Start up easy, blocky terrain at the left of the Bolt Slab’s North Face and reach the roof with two more-or-less hand-sized, parallel cracks. Follow these cracks up a bit and then bear right a little.
Clip two fixed pins and head farther right and up through overhanging, strenuous territory to the larger, broken crack. Follow this up and around to the east side and the anchors.
Location
At the left side of the Bolt Slab’s North Face. A roof with two parallel hand-cracks above is the obvious marker.
Protection
Stoppers, small to medium cams, 2 fixed pins, slings for horns, hangers-and-rings anchors.
Add CommentComments on Dance of the Pregnant Wildebeest
Perin, I noticed you started a little far left. The original line goes straight up and pumps the hell out of you right from the start. The hand crack is another line put up by Darren Knezek that also goes straight up. Don't you just love classic rock canyon north facing sandbags?
Sheesh, you mean I have to go do it again? (Darren told me about his line, but he implied it was just a .10d variation straight up from the pins).
By Perin Blanchard Administrator From: Orem, UT May 15, 2008
Hey Christian, looks like I don't have to go do it again.
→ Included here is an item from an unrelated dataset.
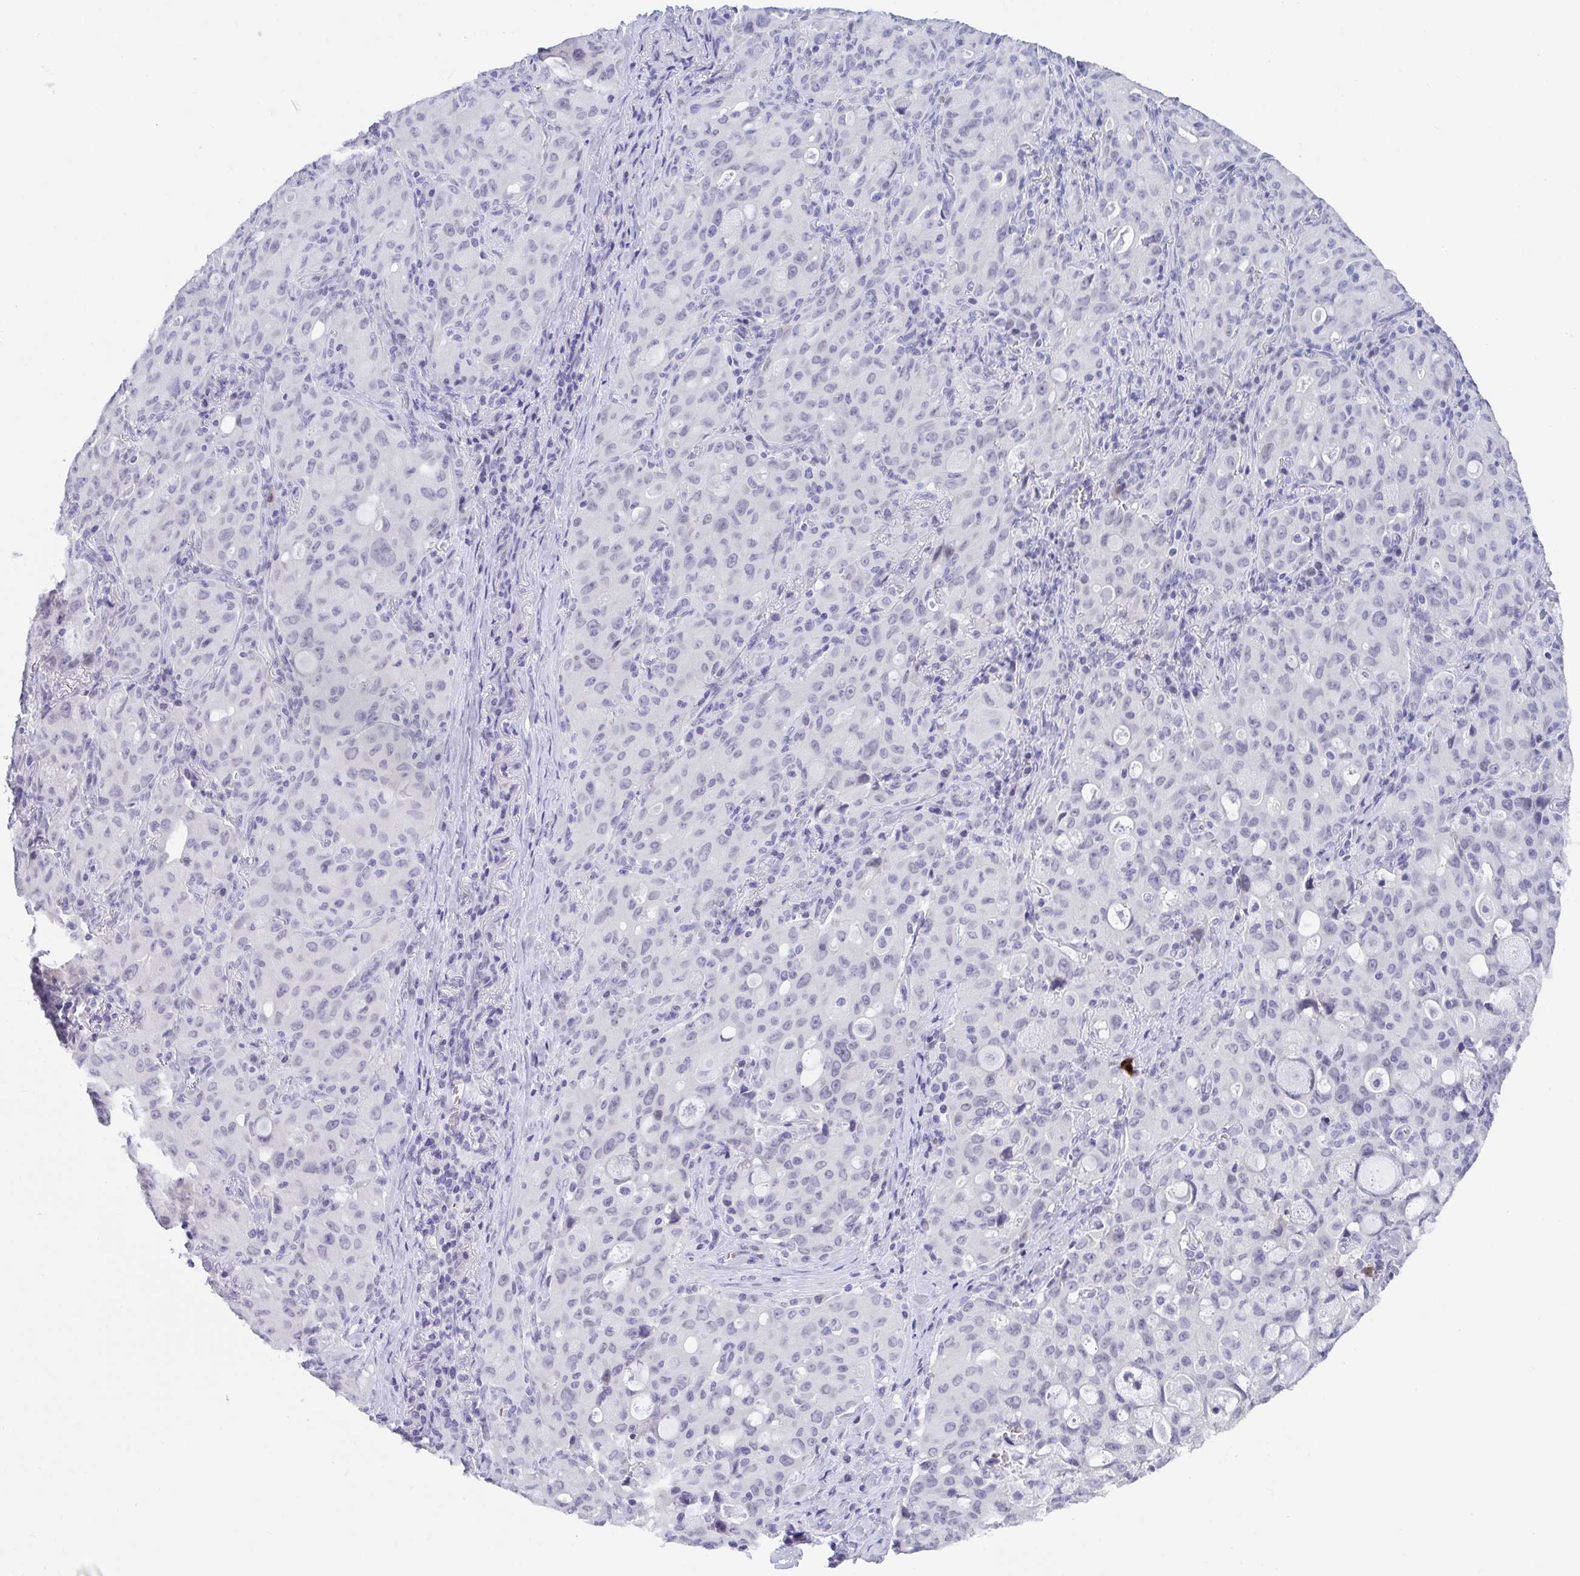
{"staining": {"intensity": "negative", "quantity": "none", "location": "none"}, "tissue": "lung cancer", "cell_type": "Tumor cells", "image_type": "cancer", "snomed": [{"axis": "morphology", "description": "Adenocarcinoma, NOS"}, {"axis": "topography", "description": "Lung"}], "caption": "The immunohistochemistry photomicrograph has no significant positivity in tumor cells of lung cancer tissue.", "gene": "BMAL2", "patient": {"sex": "female", "age": 44}}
Darren K. says that the line I did is Pregnant Wildebeest; the line you did is a .10a called Two to Tango (at least that's what Pedersen, et al. always called it). I'll update the topo one of these days with it and with Darren's variant finish to Wildebeest (called Breech Baby, .10d).
Despite the apparent confusion this route seems to be causing. I loved it! Fun crack climbing to a really cool upper face. I remember the upper face being a bit pumpy.